Blast! I hadn’t thought about that.

“Well…” I stalled. “Could you just drop me off at the train station?”

Please let that be the end of the interrogation.

“At this hour?” He rubbed his chin. “You got someone to meet you at the other end?”

“Oh, of course!” I almost grimaced at how unconvincing I sounded.

He gave me another of his piercing looks before grunting, “Good,” then turned his attention back to his food.

Relieved, I got up from my chair and walked towards the welcoming flicker of flames. My tired body ached with every step, so I was glad when I was finally able to collapse onto the lounge.

I’m so exhausted, but I should really try to figure out where I can go from the train station. Friends? Family?

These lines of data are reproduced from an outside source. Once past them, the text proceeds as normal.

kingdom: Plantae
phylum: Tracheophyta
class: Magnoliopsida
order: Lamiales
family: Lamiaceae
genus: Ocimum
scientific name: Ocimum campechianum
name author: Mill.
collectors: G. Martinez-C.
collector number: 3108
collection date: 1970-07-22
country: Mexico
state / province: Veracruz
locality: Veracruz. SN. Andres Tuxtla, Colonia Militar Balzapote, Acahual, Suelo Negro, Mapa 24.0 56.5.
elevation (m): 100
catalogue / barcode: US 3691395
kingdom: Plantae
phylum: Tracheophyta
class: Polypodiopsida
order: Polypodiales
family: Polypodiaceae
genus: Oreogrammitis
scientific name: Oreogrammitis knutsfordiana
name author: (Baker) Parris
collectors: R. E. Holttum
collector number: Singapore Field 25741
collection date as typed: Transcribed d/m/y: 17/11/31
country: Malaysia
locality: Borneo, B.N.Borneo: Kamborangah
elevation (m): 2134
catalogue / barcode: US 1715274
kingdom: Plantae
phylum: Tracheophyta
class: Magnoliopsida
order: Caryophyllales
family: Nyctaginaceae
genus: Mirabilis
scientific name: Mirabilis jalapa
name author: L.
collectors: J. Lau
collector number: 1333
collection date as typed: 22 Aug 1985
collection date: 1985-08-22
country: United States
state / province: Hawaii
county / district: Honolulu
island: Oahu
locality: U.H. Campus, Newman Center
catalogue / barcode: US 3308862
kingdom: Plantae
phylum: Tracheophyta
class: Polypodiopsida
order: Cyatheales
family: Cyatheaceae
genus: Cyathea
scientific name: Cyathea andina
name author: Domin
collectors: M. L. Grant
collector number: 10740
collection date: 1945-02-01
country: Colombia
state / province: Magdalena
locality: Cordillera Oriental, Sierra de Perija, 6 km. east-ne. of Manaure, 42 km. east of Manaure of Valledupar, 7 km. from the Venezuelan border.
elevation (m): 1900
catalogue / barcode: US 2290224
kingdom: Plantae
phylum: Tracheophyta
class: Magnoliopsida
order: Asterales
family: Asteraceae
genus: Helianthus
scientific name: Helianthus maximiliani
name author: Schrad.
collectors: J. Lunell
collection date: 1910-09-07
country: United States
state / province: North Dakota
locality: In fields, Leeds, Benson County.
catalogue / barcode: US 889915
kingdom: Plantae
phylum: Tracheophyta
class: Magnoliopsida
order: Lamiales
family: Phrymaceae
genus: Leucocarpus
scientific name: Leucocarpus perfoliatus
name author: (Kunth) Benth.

My eyes wandered across the room, from the cramped stairs along the right-hand wall to the glowing wood-heater in front of me. Strange memories and thoughts floated around in my mind as I watched the hungry flames consume the wood. Once or twice, a picture of my dad came to me, reawakening the question I had asked myself for as long as I could remember: “Why did Dad leave us?”

It was a question I had hardly any hope of having answered. And even if the mystery were to be miraculously solved, I felt certain that the truth would be ugly; that he still wouldn’t want us. There would not be any fairy-tale ending for my family. Dad was gone, Mum had let me down, and now I had to deal with the realisation that there was no one I could trust… not even myself.


Waves of hopelessness, compounded by exhaustion, swept over me. I curled up on the lounge and tried to control the violent sobs which shook my body. I vaguely remember hearing the light clatter of dishes and the deep tone of Bob’s humming before sleep claimed me.